WORK TO COMPLETE
Which lines in the records below contain the word "Piece"? Copy each one.

[Records from a data source]
━━━━━━━━━━
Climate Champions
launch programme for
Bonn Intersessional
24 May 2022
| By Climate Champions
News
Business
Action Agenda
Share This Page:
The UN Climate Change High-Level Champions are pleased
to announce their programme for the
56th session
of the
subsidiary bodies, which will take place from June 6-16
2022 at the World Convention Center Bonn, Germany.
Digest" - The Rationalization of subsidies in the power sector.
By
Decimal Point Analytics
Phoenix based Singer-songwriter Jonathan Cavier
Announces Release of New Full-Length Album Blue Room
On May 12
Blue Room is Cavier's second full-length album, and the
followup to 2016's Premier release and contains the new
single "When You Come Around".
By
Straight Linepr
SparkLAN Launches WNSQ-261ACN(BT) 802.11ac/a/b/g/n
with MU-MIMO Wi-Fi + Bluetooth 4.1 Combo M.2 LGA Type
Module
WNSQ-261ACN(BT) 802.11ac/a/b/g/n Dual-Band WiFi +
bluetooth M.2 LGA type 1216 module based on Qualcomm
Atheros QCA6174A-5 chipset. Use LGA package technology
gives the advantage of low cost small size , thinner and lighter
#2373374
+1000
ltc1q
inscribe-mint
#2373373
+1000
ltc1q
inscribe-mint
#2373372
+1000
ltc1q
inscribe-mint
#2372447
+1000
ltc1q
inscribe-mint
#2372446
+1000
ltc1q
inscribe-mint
━━━━━━━━━━
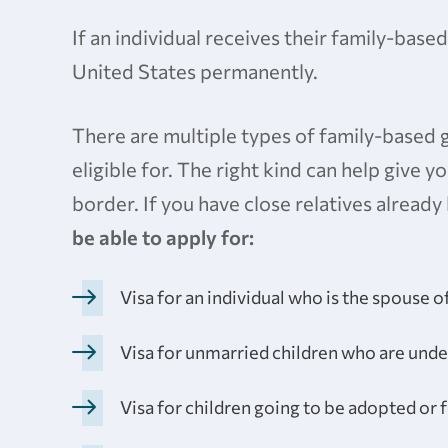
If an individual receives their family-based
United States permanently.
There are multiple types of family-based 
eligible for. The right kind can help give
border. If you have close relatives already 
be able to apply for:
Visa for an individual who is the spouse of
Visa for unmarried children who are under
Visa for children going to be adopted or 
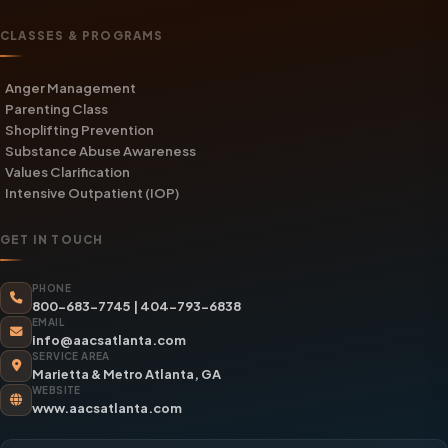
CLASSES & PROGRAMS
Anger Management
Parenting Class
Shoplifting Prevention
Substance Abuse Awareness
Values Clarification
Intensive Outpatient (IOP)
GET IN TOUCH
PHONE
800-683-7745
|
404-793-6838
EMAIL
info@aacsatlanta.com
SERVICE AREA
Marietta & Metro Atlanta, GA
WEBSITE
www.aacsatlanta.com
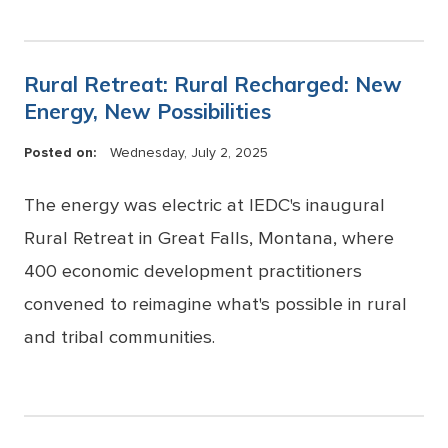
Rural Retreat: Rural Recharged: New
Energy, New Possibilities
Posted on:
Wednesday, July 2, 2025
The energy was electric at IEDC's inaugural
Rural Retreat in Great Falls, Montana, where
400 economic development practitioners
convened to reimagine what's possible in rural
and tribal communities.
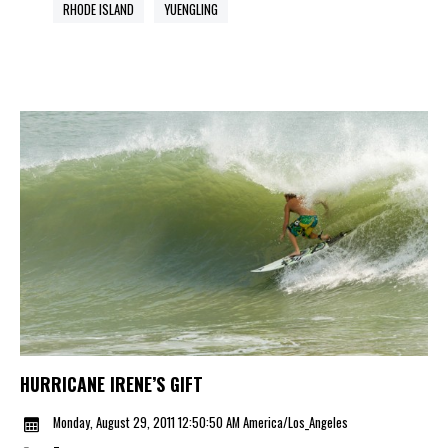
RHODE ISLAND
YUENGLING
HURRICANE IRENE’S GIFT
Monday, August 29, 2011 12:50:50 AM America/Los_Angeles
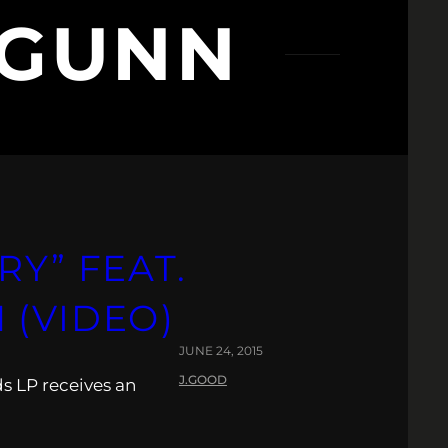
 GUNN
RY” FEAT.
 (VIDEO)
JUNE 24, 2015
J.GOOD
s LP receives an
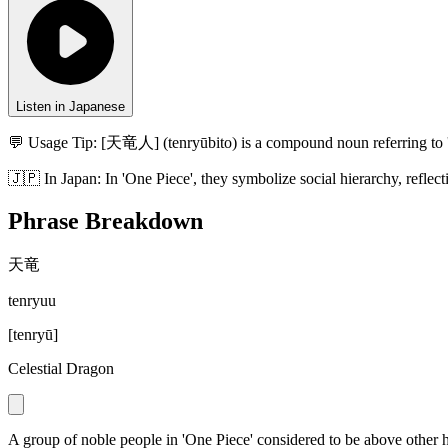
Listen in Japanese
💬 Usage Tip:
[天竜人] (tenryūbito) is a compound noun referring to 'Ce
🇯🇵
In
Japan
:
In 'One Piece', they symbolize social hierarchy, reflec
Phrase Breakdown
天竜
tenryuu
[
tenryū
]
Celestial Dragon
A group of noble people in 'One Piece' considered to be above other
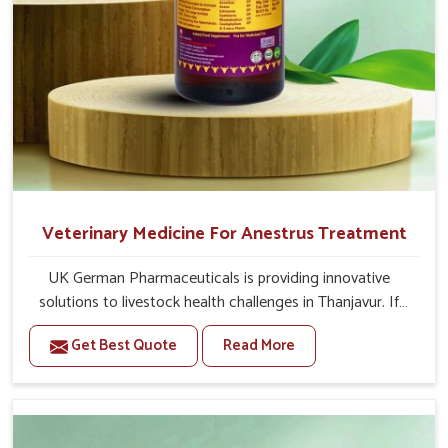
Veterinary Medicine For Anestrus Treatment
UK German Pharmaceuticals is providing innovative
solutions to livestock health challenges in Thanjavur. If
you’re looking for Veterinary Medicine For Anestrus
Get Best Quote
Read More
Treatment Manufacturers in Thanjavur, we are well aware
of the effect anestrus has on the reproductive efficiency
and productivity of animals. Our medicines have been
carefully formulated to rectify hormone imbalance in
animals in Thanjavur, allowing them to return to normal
━━━━━━━━━━
WRITTEN ANSWER
In 'One Piece', they symbolize social hierarchy, reflec
A group of noble people in 'One Piece' considered to be above other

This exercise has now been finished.